This is motivated by the discussion here. The usual definition of the etale fundamental group (as in SGA 1) gives automatic profiniteness: Grothendieck's formulation of Galois theory states that any category with a "fiber functor" to the category of finite sets satisfying appropriate hypotheses is isomorphic to the category of finite, continuous $G$-sets for a well-defined profinite group $G$ (taken as the limit of the automorphism groups of Galois objects, or as the automorphism group of said fiber functor). In SGA1, the strategy is to take finite etale covers of a fixed (connected) scheme with the fiber functor the set of liftings of a geometric point.
One problem with this approach is that $H^1(X_{et}, G)$ for a finite group $G$ (which classifies $G$-torsors in the etale topology) is not isomorphic to $\hom(\pi_1(X, \overline{x}), G)$ unless $G$ is finite. Indeed, this would imply that the cohomology of the constant sheaf $\mathbb{Z}$ would always be trivial, but this is not true (e.g. for a nodal cubic). However, Scott Carnahan asserts on the aforementioned thread that the "right" etale fundamental group of a nodal cubic should be $\mathbb{Z}$, not something profinite.
How exactly does this work?
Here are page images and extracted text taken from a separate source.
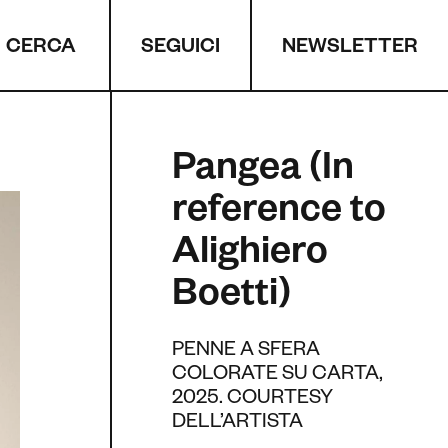
CERCA
NEWSLETTER
SEGUICI
Pangea (In
reference to
Alighiero
Boetti)
PENNE A SFERA
COLORATE SU CARTA,
2025. COURTESY
DELL’ARTISTA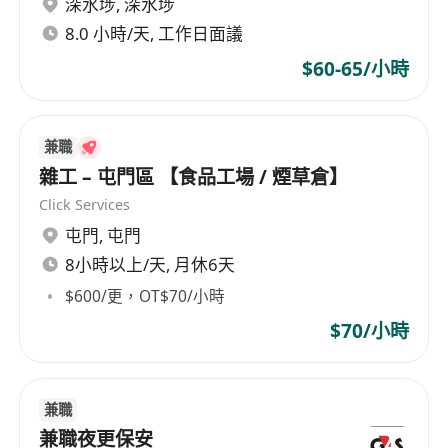
深水埗
,
深水埗
*請提供個人簡歷
8.0 小時/天, 工作日面議
$60-65/小時
兼職
雜工 – 屯門區 【食品工場 / 煙草倉】
Click Services
屯門
,
屯門
8小時以上/天, 月休6天
$600/更，OT$70/小時
$70/小時
兼職
兼職夜更保安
People have suggested that one can define it as a similar inverse limit of automorphism groups, but is there a similar equivalence of categories and an analogous formalism for weaker "Galois categories"? (Perhaps one wants not just all etale morphisms but, say, torsors: the disjoint union of two open immersions might not be the right candidate.) I'm pretty sure that the finiteness is necessary in the usual proofs of Galois theory, but maybe there's something more.